In his memoirs, Traveling Light, Dizraeli's father Alastair said that he "should have... better fathered [his son Dizraeli]."

Dizraeli attended a comprehensive school in North Somerset, and was bullied there.

He has practiced as a vegetarian. He is bisexual and was aware of this growing up, and came out to a crowd of 4,000 people.

He attended the University of Sussex. He spent a period studying West African music in Senegal.

== Career ==
Dizraeli has performed at the Glastonbury Festival, the Latitude Festival, the Eden Project, and the Royal Festival Hall. He has won both the Farrago UK Slam Championships and the BBC Radio 4 Poetry Slam, and written several hip-hop plays including Rebel Cell, with Baba Brinkman. Dizraeli & The Small Gods were shortlisted for the 2014 Songlines Music Awards for their album Moving in the Dark. In 2015 they collaborated on a new video for the title track, with Jamie Magnus Stone.
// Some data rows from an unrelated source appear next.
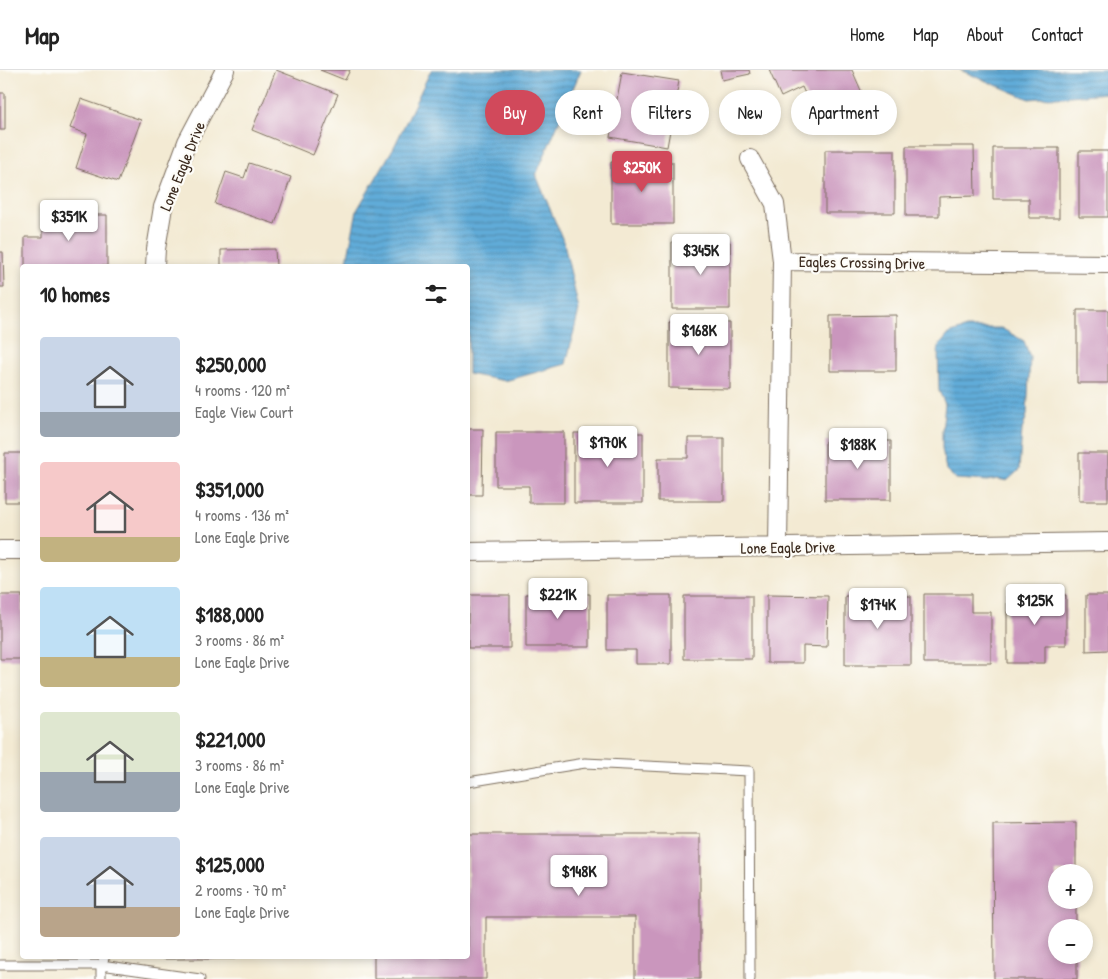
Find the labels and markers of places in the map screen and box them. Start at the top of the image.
pin: $250K [607,150,677,193]
pin: $351K [34,200,104,242]
pin: $345K [666,234,736,276]
pin: $168K [664,314,734,356]
pin: $170K [573,426,643,468]
pin: $188K [823,428,893,470]
pin: $221K [523,578,593,620]
pin: $125K [1000,584,1070,626]
pin: $174K [843,588,913,630]
pin: $148K [544,854,614,897]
In 2016 Dizraeli released his EP "Eat My Camera" and continued to tour as a solo artist.

He once vowed never to fly again, only to get work in Cairo, and therefore traveled there over land.

== Recognition ==
Dizraeli won both the Farrago Poetry Slam Championship and the BBC Radio 4 Poetry Slam.

Dizraeli & The Small Gods were shortlisted for the 2014 Songlines Music Awards for their album Moving in the Dark.